For the first time in the history of Poland’s post-Cold War democracy a political party has managed to achieve an outright majority, albeit not sufficiently large to change the constitution. The party in question is Law and Justice (Prawo i Sprawiedliwość, PiS), where the person who pulls the strings, Jarosław Kaczyński, occupies neither the country’s presidency nor the leadership of the government. But the PiS has started to control the news media and tinker with rules governing the judiciary, especially the Constitutional Court, to prevent the latter from creating hurdles to the social, religious, economic and international aspects of its conservative agenda. Alarm bells have started to ring in the EU, particularly in light of the fact that, in neighbouring Hungary, Viktor Orbán is also presiding over a return to authoritarianism of the kind that for some time has been labelled “illiberal democracy”. This term was given widespread currency by Fareed Zakaria in 1997. Asked as to whether this was his intention, Kaczyński himself replied: “Exactly!”. Poland is following the example of Viktor Orbán’s Hungary, but matters more. It has the sixth-largest population in the EU and an economy that is growing. What can the EU do? What is it doing?
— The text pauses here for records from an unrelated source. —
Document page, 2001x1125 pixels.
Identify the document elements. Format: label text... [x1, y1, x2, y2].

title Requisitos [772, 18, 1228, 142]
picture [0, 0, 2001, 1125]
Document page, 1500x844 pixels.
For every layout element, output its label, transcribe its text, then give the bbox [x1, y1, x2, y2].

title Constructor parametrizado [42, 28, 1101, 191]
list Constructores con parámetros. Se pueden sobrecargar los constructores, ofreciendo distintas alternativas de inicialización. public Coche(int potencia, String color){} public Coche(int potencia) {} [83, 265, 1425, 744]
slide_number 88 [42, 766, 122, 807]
The futile diplomatic sanctions that the EU imposed on Austria in 2000 in response to the right-winger Jörg Haider’s participation in government are now a distant memory. Since then the EU has armed itself with new weapons. The main one is article 7 of the Treaty on European Union (consolidated version), although in fact it had previously featured in the Amsterdam Treaty of 1997 (precisely in anticipation of some of the possible consequences of the Union’s expansion eastwards). It is extremely difficult to apply, since it requires the involvement of the Council, the European Parliament and the Commission, at the end of which, if large majorities confirm the existence of “a clear risk of a serious breach” of democratic values on the part of a member State and it is determined that the breach is “serious and persistent”, the voting rights of that State may be suspended by the unanimous vote of the rest (not including the country in question). Neither the suspension of membership nor the expulsion of the State are provided for (although voluntary departure is countenanced). Matters would be unlikely to get this far, and obtaining the required degree of unanimity is even less likely (and not only because Orbán, and others, would not let Poland down). Setting this procedure in train is known as the “nuclear option” in Brussels.
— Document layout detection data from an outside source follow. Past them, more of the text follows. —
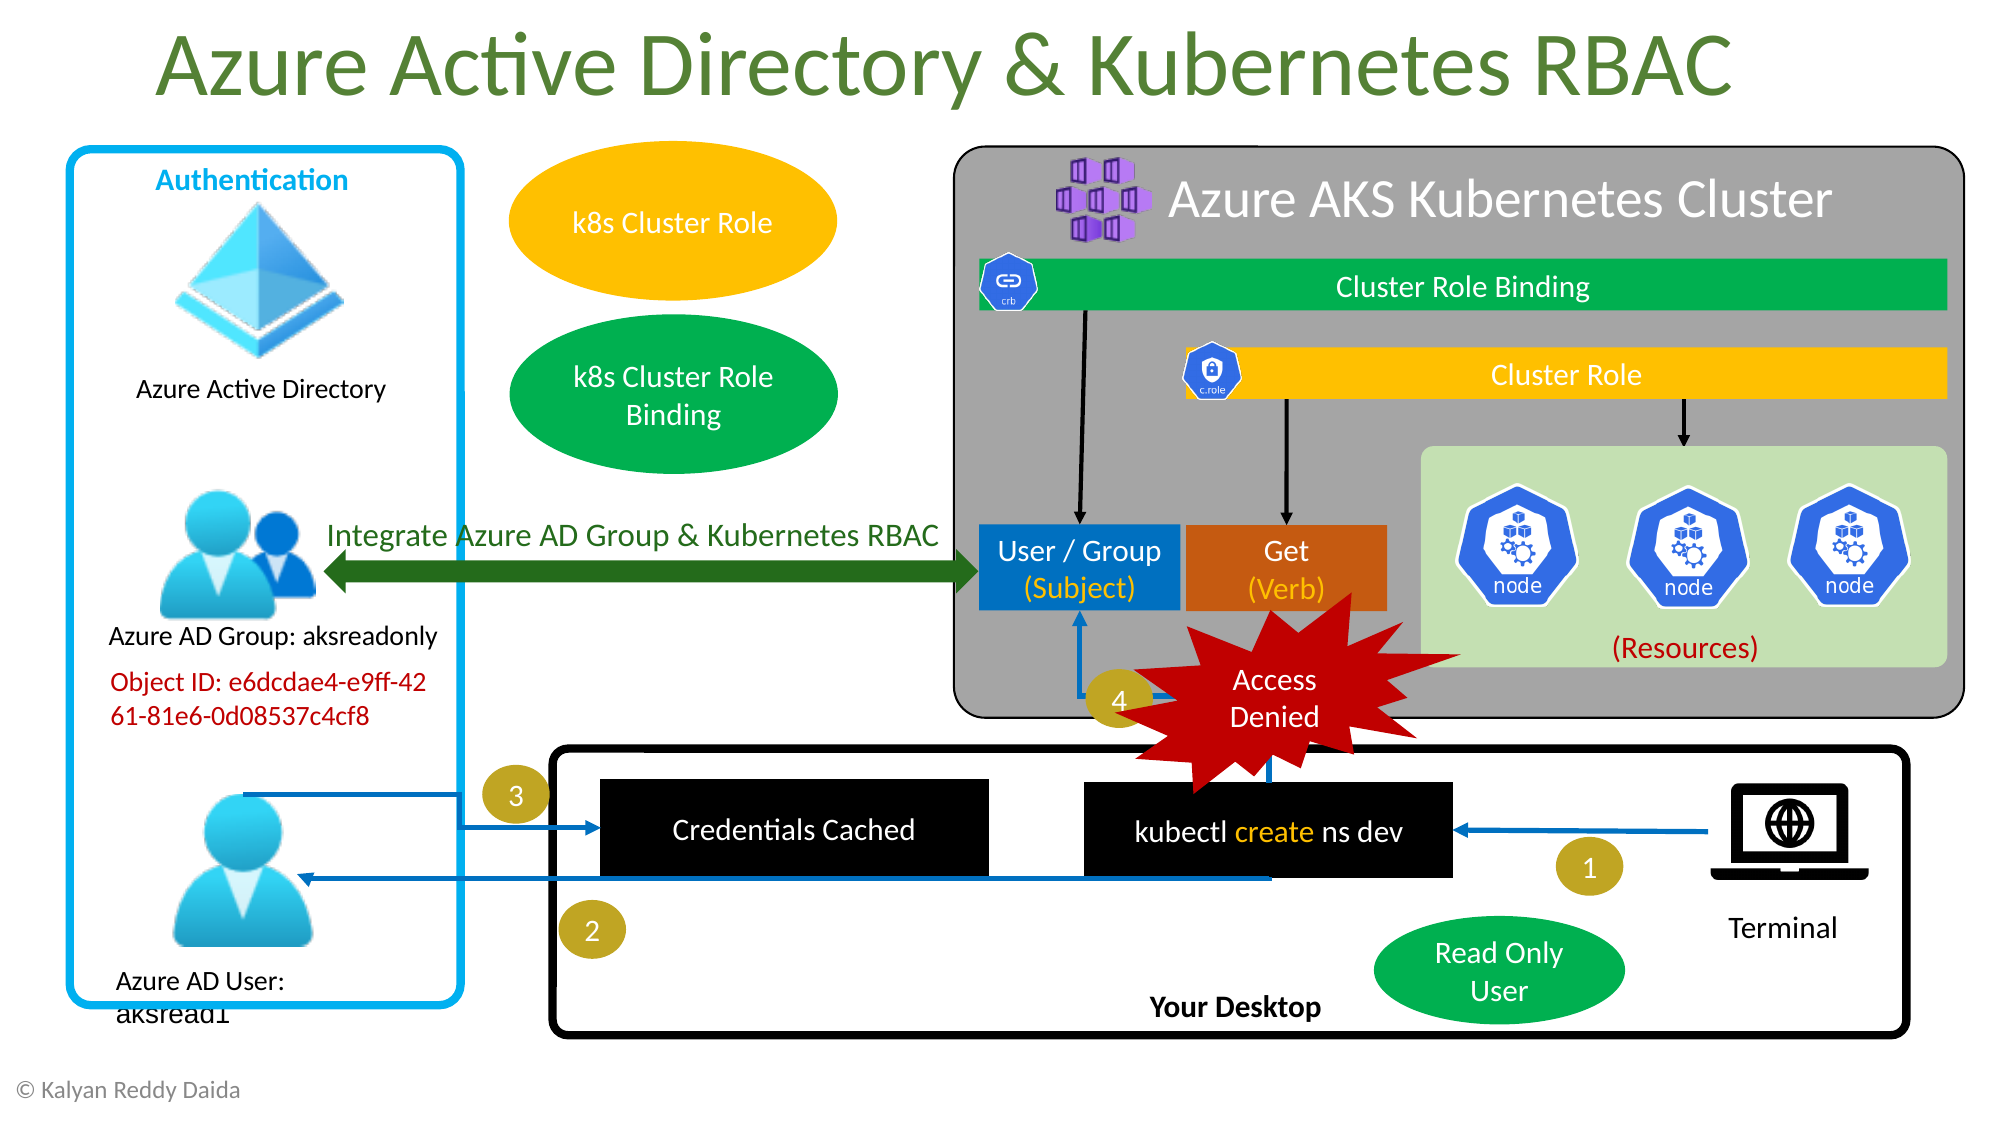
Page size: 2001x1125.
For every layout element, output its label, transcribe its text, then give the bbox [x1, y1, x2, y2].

text_box k8s Cluster Role Binding [509, 314, 838, 474]
text_box Get (Verb) [1186, 525, 1388, 612]
picture [175, 196, 345, 366]
text_box [69, 149, 461, 1006]
picture [1787, 483, 1911, 607]
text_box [1088, 601, 1261, 792]
text_box [552, 829, 601, 875]
text_box [789, 561, 979, 594]
picture [1626, 485, 1751, 609]
text_box Cluster Role Binding [1042, 258, 1948, 311]
text_box Access Denied [1266, 592, 1418, 769]
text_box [1420, 445, 1948, 673]
picture [1707, 750, 1871, 914]
text_box Your Desktop [1134, 978, 1340, 1031]
text_box Integrate Azure AD Group & Kubernetes RBAC [789, 506, 980, 561]
picture [160, 477, 317, 634]
picture [978, 252, 1038, 311]
text_box Read Only User [1373, 915, 1626, 1025]
text_box [552, 748, 776, 827]
text_box [552, 880, 776, 1036]
footer © Kalyan Reddy Daida [0, 1058, 675, 1119]
picture [1056, 151, 1152, 248]
text_box [953, 146, 1965, 718]
text_box [323, 561, 776, 594]
picture [1182, 340, 1242, 401]
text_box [405, 632, 439, 991]
text_box Authentication [140, 152, 367, 205]
text_box User / Group (Subject) [979, 524, 1181, 611]
text_box Azure AKS Kubernetes Cluster [1155, 154, 1854, 237]
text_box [1079, 310, 1086, 525]
text_box 3 [482, 764, 550, 824]
title Azure Active Directory & Kubernetes RBAC [137, 0, 1863, 147]
text_box k8s Cluster Role [508, 140, 838, 301]
text_box Credentials Cached [789, 780, 988, 875]
text_box Cluster Role [1246, 347, 1948, 399]
text_box Integrate Azure AD Group & Kubernetes RBAC [321, 506, 776, 561]
text_box [789, 748, 1907, 1036]
text_box Azure AD User: aksread1 [100, 1006, 412, 1037]
text_box Credentials Cached [601, 780, 776, 875]
text_box 2 [558, 899, 627, 959]
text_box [781, 389, 785, 1125]
picture [167, 794, 320, 947]
picture [1455, 483, 1579, 607]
For this reason, in 2014 the European Commission, then under the presidency of Durão Barroso, furnished itself with an intermediate option, known as the “new EU framework to strengthen the Rule of Law”, and this is what the Juncker Commission has started to implement in the case of Poland. For the time being, and on this basis, the Commission has instigated a fact-finding procedure against Warsaw, which may or may not lead to finding a systemic threat to the rule of law in the country, and from there to a complex series of steps (as shown in the figure 1) that could finally lead to Article 7 being invoked. The task at the moment is to engage in dialogue with Warsaw so as to provide some recommendations for change in the areas at issue.
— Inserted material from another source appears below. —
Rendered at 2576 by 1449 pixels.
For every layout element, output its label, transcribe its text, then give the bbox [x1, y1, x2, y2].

When the Fidesz party in Hungary had a large enough majority it amended the Constitution in an illiberal direction. The Commission took a different line against Budapest: after Orbán’s government forced 274 judges it regarded as contrary to its interests to take early retirement, throwing the separation of powers into question, the Commission took it to the EU Court of Justice. And won. But the Hungarian government offered compensation to the judges concerned, which they accepted without returning to the bench. In other words, for practical purposes no change was achieved.
The problem of illiberal reaction in the EU is on the increase, and may end up affecting not only the member States in the East but also the western half of the EU, with the flourishing of populism. The case of Poland is central, because as well as being a large-intermediate country (like Spain), according to the latest Eurobarometer report, a majority (55%) of its population continues to support the EU, in contrast to the Hungarians (39%, although the EU average is 37%). Furthermore, as Agata Gostyńska-Jakubowska of the Centre for European Reform in London points out, the Polish PiS party is a member of the same group in the European Parliament as the British Conservatives (the ECR), while Orbán’s Fidesz is in the European People’s Party (EPP), the largest grouping, meaning that it can count on more support. Besides, Poland is moving away from Germany.
As has been pointed out previously, contributing to these trends, among other factors, is the fact that these countries feel marginalised from the EU, but also that, unlike Greece, Spain and Portugal, they did not join to underpin their transitions to democracy. The effect of the Commission’s initiative remains to be seen, but a system of closer oversight of these illiberal tendencies in the EU is probably called for. Allowing them to continue unchecked could undermine democracy in the Union as a whole, and its individual member States, as well as depriving the EU of credibility when it seeks to defend its values further afield.